▸ ASSIGNMENT: Summarize the text on bombings and the history of Hilla, Iraq, in two sentences.

▸ TEXT BLOCK:
• • •
As best I understand it, before ISIS launched its Summer 2014 attack into western Iraq, it engaged in a long campaign of bombings in the heartland of Iraq. These spread terror and distrust of the government. As best I understand it, the defeat of Boko Haram on the battlefield led to a campaign of bombings in Nigeria and Cameroon. These spurred mass flight and a economic paralysis. So, bombings can be harbingers of victory or of defeat. It’s too bad that they aren’t more clear in their meanings. Still, I thought that I would watch this “variable”—as social scientist call it. See if anything becomes clear to me.
Hilla, Iraq is about 60 miles south of Baghdad on the Tigris River. It’s near the site of ancient Babylon, a vital center of Mesopotamian civilization that is unfamiliar to generations of American college students. From about 1000 AD on it was a sleepy farm town and administrative center. In the early 20th Century, an interesting episode in environmental history led to the construction of a dam to insure the proper irrigation of local farmlands.[1]
Saddam Hussein was hard on both the ancient and modern faces of Hilla. He had workmen knock down a bunch of the Babylonian ruins in order to build one of his palaces. After the war in Kuwait in 1991, a rebellion broke out around Hilla. Government troops killed several thousand people and buried them in a mass grave.
On 1 April 2003, there was a good-sized fight at Hilla between American armored forces and an infantry battalion of the Republican Guard. Then the insurgency began. One feature of that insurgency appeared in the efforts by Abu Musab al-Zarqawi to foment a Sunni-Shi’ite civil war. Hilla is a predominantly Shi’ite city, so it came in for its share of trouble. In February 2005, a suicide bombing killed 125 people waiting for treatment outside a medical clinic; in May 2005, two suicide bombers killed 31 and wounded 108 Shia police; in September 2005, a car bomb killed 10 and wounded 30; in January 2007, suicide bombers killed 73 and wounded 160; in February 2007, a pair of suicide bombers killed 45 and wounded 150; in March 2007, two car bombs killed 114 and wounded 147; in May 2010, a multiple car bomb attacks killed 45 and wounded 145. Then things calmed down as the “Sunni Awakening” and the “Surge:” took hold.
• • •
▸ ENTRIES SUPPLIED:
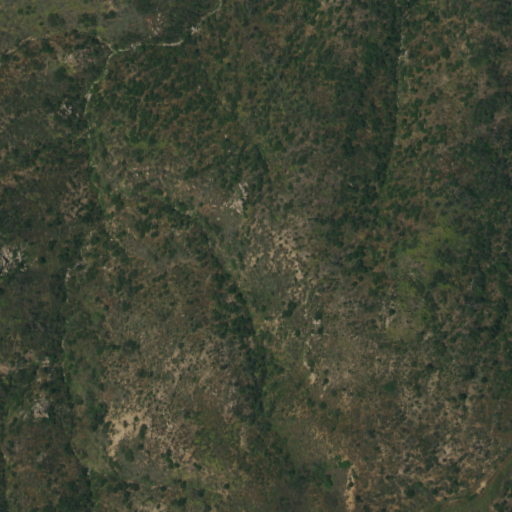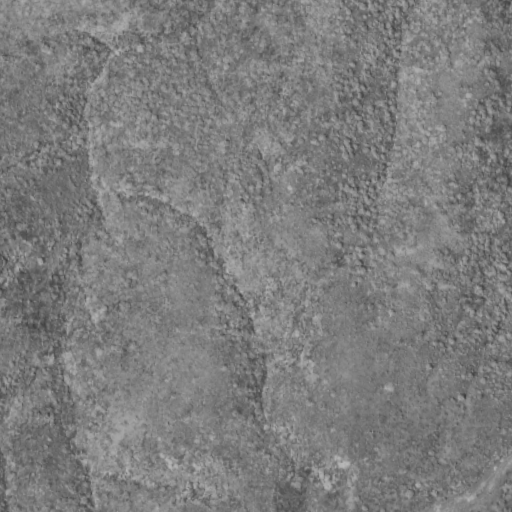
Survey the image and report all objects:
road: (476, 489)
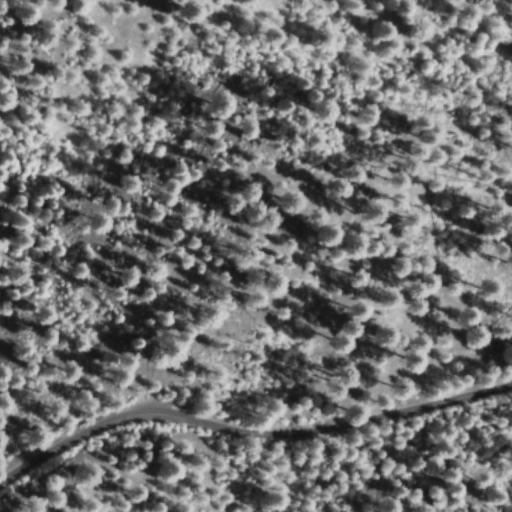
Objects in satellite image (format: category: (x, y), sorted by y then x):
road: (265, 435)
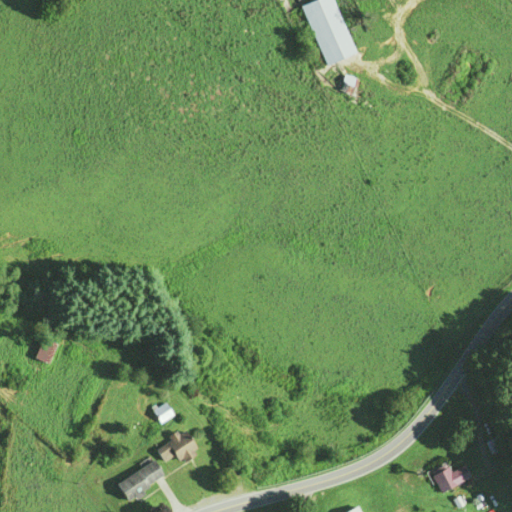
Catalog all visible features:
building: (323, 29)
building: (42, 348)
building: (158, 411)
building: (489, 443)
building: (174, 446)
road: (389, 448)
building: (446, 475)
building: (136, 478)
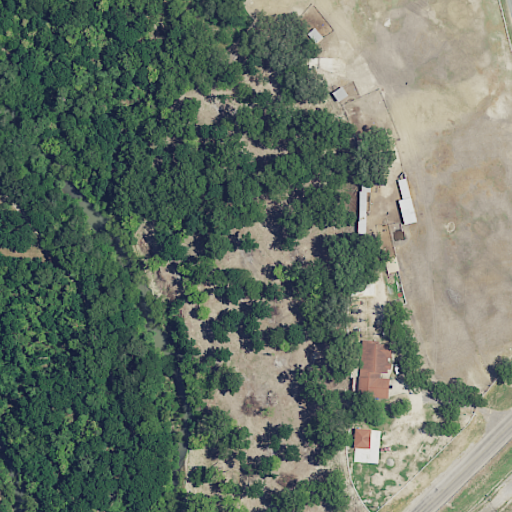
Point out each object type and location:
road: (511, 2)
building: (409, 200)
river: (168, 346)
building: (378, 369)
building: (366, 438)
road: (468, 468)
road: (499, 500)
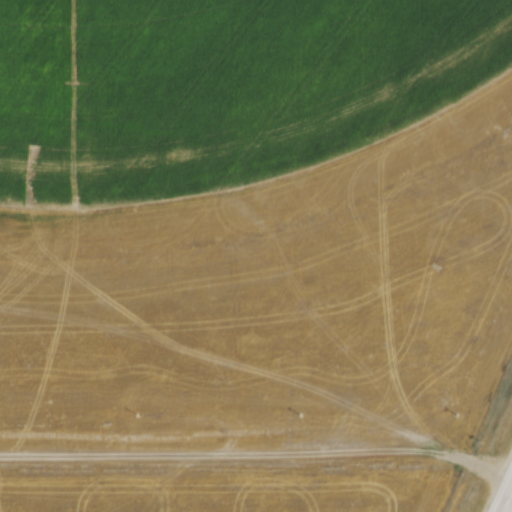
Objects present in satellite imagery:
road: (256, 464)
road: (506, 499)
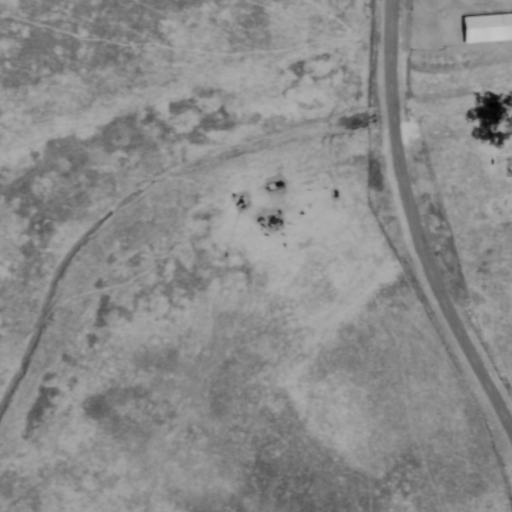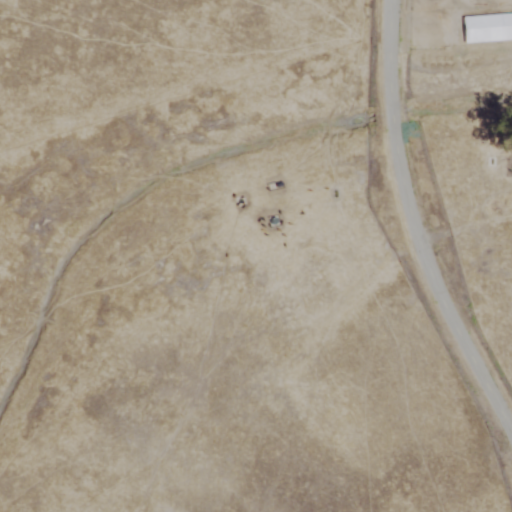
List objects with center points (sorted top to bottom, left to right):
building: (488, 1)
building: (484, 29)
crop: (136, 41)
road: (423, 212)
road: (473, 245)
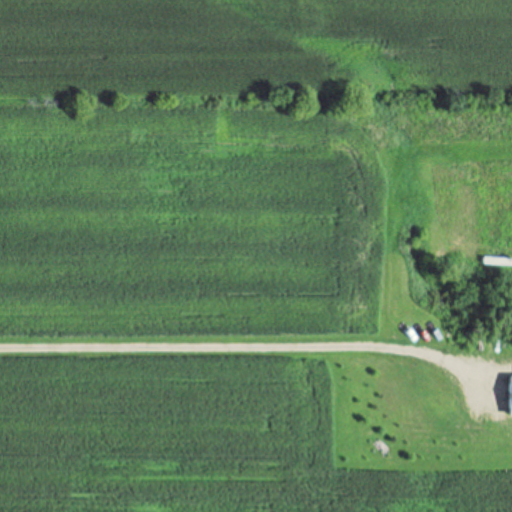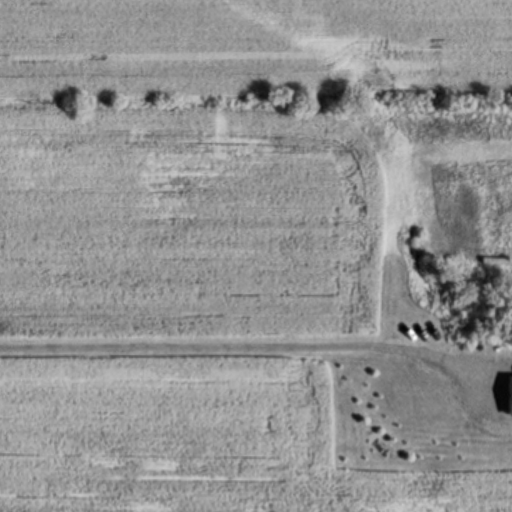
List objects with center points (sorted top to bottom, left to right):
road: (250, 343)
building: (510, 398)
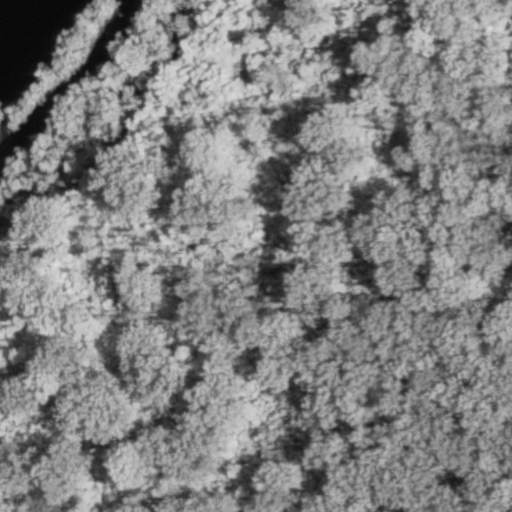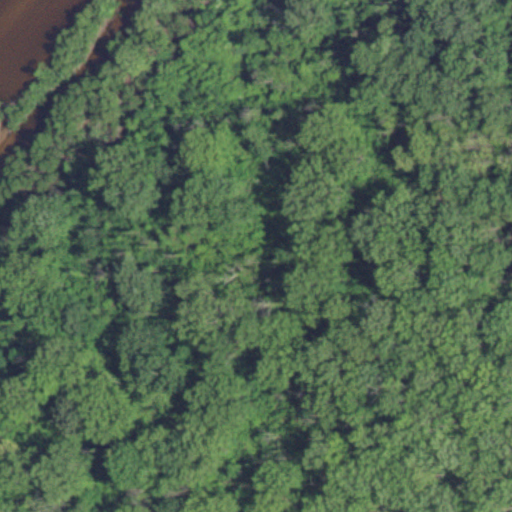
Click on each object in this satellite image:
river: (24, 31)
road: (164, 159)
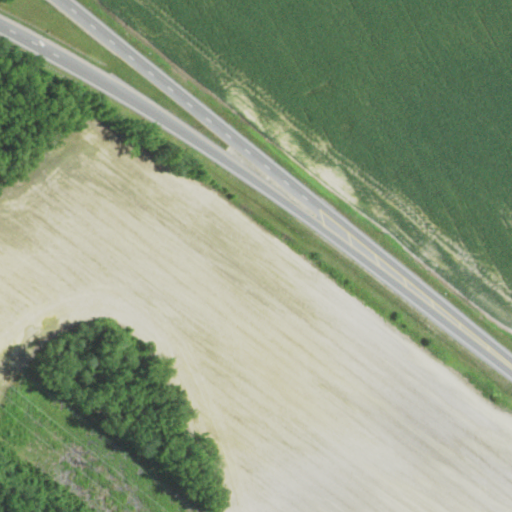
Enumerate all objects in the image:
road: (287, 181)
road: (262, 184)
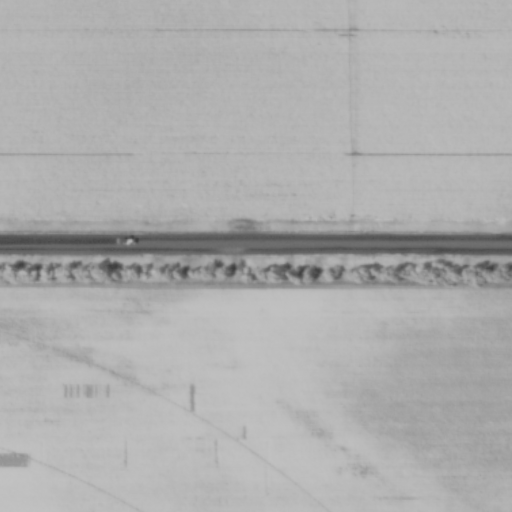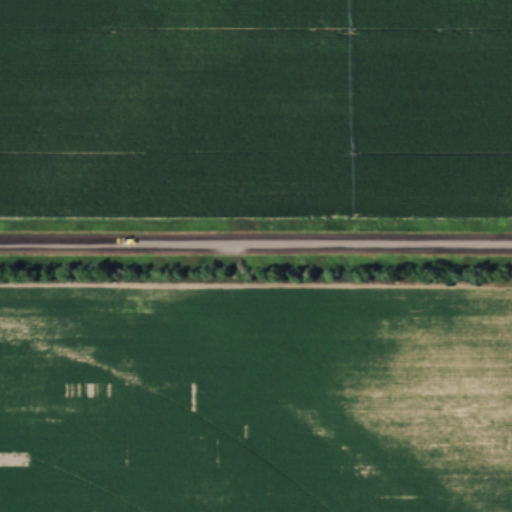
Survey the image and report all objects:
road: (255, 248)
• • •
▸ ANSWER FOR THE TASK: The text observes that bombings came before the ISIS attack into western Iraq in 2014 but followed the battlefield defeat of Boko Haram, so they can signal either victory or defeat, and it proposes to watch them as a variable. It then traces Hilla, a predominantly Shi'ite city near ancient Babylon, through Saddam Hussein's damage to its ruins and his killing of rebels, a 2003 battle, and a string of deadly bombings from 2005 to 2010 before things calmed down as the "Sunni Awakening" and the "Surge" took hold.